== Required work ==
Could you write out, word for word, the passage of the joint property thread between "why are you" and "2/3 1/3 ratio.", inclusive?

== Text segment ==
.....

# Buying an investment property jointly with my son



## Mr Eastwood (23 Jan 2014)

My son and I are buying a house jointly for investment. Ownership will be split 2 thirds/1third. I will be paying cash for my 2 thirds and my son will be getting a mortgage for most of his third. Because my sons wage is low he will only get a mortgage if it is done in joint names. 
This raises 2 questions, one legal and the other is tax/financial related, but I realize I am not allowed ask the same question in two forums
1/ Is it legally possible to have a house jointly owned and split as described above.  (I am guessing that will not be a problem)
2/ When we receive income from the property will the tax man tax us in accordance with our 2 thirds/1 third ownership arrangements. Even though it will be a joint mortgage my son will be paying the entire mortgage. I already am on the 41% tax rate and my son on the 20% rate. 
Any info would be greatly appreciated


----------



## Nige (23 Jan 2014)

why are you paying the mortgage?  
That will be treated as either:
- evidence that you are the beneficial owner of the full house and taxable on the full rent (less allowable expenses) or
- a gift to your son subject to CAT (if you exceed the threshold).  In this scenario, the rent will be taxed on the 2/3 1/3 ratio.


----------



## Mr Eastwood (23 Jan 2014)

Thanks for reply Nige. 
Just to clarify, I will not be paying any of the mortgage as I have the cash for my 2 thirds. My son will need a mortgage for most of his third as he does not have the funds, but his income is too low to get a mortgage on his own. He will only get a mortgage if it is done jointly with me


----------



## Joe_90 (23 Jan 2014)

So he wants to buy a property but can't as he does not have the finances.
You are going to buy 2/3 of an investment property?
Would you invest in property if it were not for your son?
You will be assessed to income tax in 2/3 of the rental profit.
If you choose to gift that income to your son then there is a €3,000 exemption the balance will start to eat into your class A threshold for CAT.


----------



## Brendan Burgess (23 Jan 2014)

.....

== Data extract ==
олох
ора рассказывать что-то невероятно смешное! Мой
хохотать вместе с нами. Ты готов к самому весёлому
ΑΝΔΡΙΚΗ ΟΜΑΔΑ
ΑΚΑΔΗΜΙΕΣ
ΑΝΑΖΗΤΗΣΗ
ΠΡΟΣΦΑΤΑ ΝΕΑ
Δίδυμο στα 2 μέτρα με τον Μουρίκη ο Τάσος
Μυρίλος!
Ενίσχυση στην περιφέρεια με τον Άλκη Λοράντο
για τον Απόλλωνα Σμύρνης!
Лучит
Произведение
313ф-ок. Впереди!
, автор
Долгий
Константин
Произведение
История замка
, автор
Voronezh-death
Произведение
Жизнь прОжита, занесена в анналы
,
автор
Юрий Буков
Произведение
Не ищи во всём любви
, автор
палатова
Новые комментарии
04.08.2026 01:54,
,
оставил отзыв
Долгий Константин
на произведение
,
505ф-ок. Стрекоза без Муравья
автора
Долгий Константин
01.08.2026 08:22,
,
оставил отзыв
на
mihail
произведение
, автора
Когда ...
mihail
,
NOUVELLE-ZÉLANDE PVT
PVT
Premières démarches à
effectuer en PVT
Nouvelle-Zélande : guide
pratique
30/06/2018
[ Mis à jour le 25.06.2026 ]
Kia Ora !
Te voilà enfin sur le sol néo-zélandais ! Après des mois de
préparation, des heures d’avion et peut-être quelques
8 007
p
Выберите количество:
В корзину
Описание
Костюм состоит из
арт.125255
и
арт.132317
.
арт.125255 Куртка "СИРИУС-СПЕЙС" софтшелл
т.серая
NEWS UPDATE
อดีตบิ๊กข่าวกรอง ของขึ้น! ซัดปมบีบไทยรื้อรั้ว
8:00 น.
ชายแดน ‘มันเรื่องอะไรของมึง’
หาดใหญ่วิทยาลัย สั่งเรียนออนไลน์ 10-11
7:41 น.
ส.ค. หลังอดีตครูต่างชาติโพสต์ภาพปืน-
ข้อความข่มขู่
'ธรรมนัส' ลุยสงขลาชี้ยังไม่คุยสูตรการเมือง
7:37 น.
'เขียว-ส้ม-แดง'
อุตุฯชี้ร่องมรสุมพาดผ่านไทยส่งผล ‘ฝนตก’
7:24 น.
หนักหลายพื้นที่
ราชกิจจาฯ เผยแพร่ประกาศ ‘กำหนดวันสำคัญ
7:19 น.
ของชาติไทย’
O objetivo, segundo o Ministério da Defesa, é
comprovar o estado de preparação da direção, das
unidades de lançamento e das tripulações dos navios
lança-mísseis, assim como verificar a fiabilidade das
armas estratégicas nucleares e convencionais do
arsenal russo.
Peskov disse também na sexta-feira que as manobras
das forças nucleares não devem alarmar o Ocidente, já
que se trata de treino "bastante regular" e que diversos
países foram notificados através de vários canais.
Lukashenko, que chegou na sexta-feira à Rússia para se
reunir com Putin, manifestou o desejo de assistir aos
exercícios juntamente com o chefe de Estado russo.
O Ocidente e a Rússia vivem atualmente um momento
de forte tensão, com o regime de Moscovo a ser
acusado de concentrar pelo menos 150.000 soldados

.....

== Response ==
why are you paying the mortgage?  
That will be treated as either:
- evidence that you are the beneficial owner of the full house and taxable on the full rent (less allowable expenses) or
- a gift to your son subject to CAT (if you exceed the threshold).  In this scenario, the rent will be taxed on the 2/3 1/3 ratio.